The performance milestone was achieved using only commercially available components, underscoring the impact of Siltrax’s bipolar plate and precision-engineered flow channels. “What’s especially exciting is that this high-efficiency result was achieved solely through the optimization of our proprietary bipolar plate and flow channel design, while all other components were off-the-shelf from commercial suppliers,” said Dr Shi. “These numbers represent just the beginning – by integrating customized gas diffusion layers and membranes tailored to our high-precision architecture, we see significant additional performance gains on the horizon,” added Daniel Zafir, Director of Global Partnerships at Siltrax.

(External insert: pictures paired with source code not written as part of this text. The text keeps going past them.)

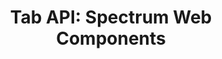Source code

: ---
layout: api.njk
title: 'Tab API: Spectrum Web Components'
displayName: Tab
componentName: tab
componentHeading: sp-tab
tags:
  - component-api
---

The company notes that the G-100 exceeds the long-term volumetric power density targets set by Japan’s NEDO organisation – 6.76 kW/L (2030), 8.42 kW/L (2035), and 10.38 kW/L (2040) – as well as the US Department of Energy’s USDRIVE target of 2,700 W/kg for stack-specific power by 2025. Siltrax sees this as a step change in the ability of hydrogen fuel cells to support zero-emission mobility and power systems.
The G-100 fuel cell builds on Siltrax’s silicon fuel cell platform, which was developed with support from the Clean Energy Finance Corporation (CEFC) and Virescent Ventures. By leveraging silicon processing technologies and mature photovoltaic supply chains, the company aims to scale up production and lower the cost of advanced fuel cells for demanding applications.